Он отнес их к себе домой и показал Леонидису, который притворился очень удивленным.

— Не мог бы ты бросить одну? — попросил он. — Если бы я прикоснулся к ней, то погиб бы на месте, но ты ведь наполовину бог.

— Это опасно, — сказал Евгенидис.

— Попробуй, — сказал Леонидис. — Самую маленькую.

Он ныл и уговаривал Евгенидиса, пока тот не согласился попробовать. Он выбрал одну из маленьких молний и бросил ее в дерево, где она взорвалась и вспыхнула высоким пламенем.

Когда огонь распространился по долине, Уран пошел к дочери и спросил:

— Где молнии, которые я тебе одолжил?

— Здесь, в моем колчане, отец, — сказала Гефестия, но молний в колчане не оказалось.

Гефестия предположила, что обронила их в долине, и тогда Уран предложил пойти и поискать их, и даже сказал, что пойдет вместе с ней.

— Раз ты была так небрежна, — заявил он, — я не уверен, что захочу вернуть их тебе, когда найду.

Гефестия из своей долины не могла видеть огонь, и пламя продолжало распространяться по округе. Дом Евгенидиса и оливковые деревья вокруг уже горели, и небо заволокло дымом. Огонь разгорался все сильнее, и Леонидис испугался.

— Ты бессмертен, — сказал он своему брату, — А я могу умереть.

Евгенидис взял его за руку, и они побежали от пожара. Огонь окружил их. Леонидис закричал, призывая бога неба спасти их, но ответа не последовало. Евгенидис любил своего брата, как бы мало он этого ни заслуживал, и попытался перенести его через пламя, но Леонидис сгорел в его руках, в то время, как Гефестия с Ураном бродили среди елей.
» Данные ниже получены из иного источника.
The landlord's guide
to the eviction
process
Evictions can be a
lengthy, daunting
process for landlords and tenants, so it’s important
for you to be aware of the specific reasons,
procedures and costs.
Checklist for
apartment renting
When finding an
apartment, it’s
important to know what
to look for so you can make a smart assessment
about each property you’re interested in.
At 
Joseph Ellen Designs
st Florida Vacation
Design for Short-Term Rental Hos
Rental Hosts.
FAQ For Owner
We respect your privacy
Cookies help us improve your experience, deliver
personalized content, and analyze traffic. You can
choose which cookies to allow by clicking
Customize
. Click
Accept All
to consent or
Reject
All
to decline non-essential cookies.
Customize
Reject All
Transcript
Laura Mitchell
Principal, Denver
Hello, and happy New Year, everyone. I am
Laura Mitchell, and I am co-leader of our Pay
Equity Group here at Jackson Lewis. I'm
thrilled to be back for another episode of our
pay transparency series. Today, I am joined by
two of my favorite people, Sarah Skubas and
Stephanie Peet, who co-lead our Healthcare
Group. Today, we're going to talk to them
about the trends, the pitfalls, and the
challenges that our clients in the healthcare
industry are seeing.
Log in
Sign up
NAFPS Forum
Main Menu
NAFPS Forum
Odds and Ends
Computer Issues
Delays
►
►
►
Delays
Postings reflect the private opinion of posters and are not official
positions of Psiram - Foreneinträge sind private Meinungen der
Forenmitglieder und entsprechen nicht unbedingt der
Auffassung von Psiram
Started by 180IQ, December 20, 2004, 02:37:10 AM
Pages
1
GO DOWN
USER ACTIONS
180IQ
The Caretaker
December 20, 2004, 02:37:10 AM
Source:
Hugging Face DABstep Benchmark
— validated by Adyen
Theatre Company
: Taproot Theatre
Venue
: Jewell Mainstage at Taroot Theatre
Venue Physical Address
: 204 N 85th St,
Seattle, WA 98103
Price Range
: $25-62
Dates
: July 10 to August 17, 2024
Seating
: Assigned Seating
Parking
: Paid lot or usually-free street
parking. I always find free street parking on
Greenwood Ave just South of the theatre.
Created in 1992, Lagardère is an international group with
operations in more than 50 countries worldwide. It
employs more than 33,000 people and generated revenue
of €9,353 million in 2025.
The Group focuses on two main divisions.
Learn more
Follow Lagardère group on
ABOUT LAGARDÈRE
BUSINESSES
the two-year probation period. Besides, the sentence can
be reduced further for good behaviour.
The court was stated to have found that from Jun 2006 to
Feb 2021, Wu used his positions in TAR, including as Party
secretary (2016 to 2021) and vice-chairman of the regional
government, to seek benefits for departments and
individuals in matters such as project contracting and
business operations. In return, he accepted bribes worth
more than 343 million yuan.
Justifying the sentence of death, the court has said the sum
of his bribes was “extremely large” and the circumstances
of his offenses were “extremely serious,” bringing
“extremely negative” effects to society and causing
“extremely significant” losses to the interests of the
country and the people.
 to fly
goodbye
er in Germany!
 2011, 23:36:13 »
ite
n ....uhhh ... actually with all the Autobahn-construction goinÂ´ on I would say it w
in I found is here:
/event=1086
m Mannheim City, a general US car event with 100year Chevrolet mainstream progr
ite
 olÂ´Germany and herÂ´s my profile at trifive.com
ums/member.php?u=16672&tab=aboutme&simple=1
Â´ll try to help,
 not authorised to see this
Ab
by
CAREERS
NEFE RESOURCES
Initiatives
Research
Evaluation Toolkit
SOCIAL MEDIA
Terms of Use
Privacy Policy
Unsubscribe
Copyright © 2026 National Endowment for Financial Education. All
В те времена Хамиатес был царем одной их небольших горных долин. Он выглянул из своего Мегарона и увидел, что леса внизу горят, он также увидел Евгенидеса с братом и понял, что они попали в беду. Он вышел из своего Мегарона и переплыл реку, чтобы найти великую богиню в ее храме, но храм был пуст. Он вернулся к реке и встретил наяду, дочь Урана.
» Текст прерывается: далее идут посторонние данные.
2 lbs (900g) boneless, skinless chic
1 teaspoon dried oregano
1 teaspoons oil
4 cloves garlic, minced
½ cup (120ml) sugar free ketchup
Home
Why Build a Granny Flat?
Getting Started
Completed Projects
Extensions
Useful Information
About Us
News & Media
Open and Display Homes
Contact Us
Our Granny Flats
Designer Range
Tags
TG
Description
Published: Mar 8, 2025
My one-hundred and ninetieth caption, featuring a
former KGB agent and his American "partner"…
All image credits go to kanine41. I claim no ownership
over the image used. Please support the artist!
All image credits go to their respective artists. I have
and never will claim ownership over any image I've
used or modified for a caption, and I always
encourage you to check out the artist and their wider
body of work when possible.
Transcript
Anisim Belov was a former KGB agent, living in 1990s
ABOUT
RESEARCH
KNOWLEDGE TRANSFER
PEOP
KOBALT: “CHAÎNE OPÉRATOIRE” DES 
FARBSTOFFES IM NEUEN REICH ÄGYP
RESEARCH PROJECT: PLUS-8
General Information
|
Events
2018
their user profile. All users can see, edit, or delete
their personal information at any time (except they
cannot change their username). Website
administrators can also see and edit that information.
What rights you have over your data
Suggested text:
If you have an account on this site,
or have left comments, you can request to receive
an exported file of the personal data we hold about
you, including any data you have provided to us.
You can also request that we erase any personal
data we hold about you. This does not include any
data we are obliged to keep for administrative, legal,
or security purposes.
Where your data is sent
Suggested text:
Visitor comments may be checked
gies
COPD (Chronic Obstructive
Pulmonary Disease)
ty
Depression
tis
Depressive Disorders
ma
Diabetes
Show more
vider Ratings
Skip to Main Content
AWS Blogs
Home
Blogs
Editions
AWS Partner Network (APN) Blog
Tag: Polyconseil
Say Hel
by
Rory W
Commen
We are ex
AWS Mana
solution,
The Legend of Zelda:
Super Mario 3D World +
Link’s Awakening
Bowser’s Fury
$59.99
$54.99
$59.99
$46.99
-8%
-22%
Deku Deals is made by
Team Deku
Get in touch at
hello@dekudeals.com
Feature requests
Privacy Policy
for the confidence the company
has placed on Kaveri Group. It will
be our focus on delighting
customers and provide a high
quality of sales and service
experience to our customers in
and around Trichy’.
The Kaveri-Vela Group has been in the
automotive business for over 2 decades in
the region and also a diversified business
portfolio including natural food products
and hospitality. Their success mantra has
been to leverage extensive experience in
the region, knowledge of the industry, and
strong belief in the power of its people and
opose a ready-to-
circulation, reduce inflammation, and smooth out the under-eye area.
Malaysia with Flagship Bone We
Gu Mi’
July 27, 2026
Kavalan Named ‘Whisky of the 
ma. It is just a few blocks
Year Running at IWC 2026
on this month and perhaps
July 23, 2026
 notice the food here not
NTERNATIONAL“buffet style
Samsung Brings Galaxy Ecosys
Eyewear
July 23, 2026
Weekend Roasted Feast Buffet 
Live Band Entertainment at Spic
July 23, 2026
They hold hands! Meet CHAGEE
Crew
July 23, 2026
— Земля горит, — сказал он наяде.

— Я не сгорю, — ответила она. — Вода не горит.

— Но даже вода может пострадать от большого пожара, — сказал Хамиатес, вспомнив о ссоре Урана с Геей.

— Где горит?

— На нижних равнинах.

— Выше или ниже моего течения?

— Ниже.

— Тогда мне не о чем беспокоиться, — сказала наяда.

— Но Евгенидес может пострадать.

— Евгенидис враг моего отца.

Хамиатес понял, что не добьется от нее помощи, и потому некоторое время молча наблюдал за тем, что происходило внизу. Он видел, как горит долина, как погиб Леонидис, а Евгенидис был обожжен, но не умер.

— Смотри-ка, — сказал он наяде. — Евгенидис держит в руках молнии твоего отца.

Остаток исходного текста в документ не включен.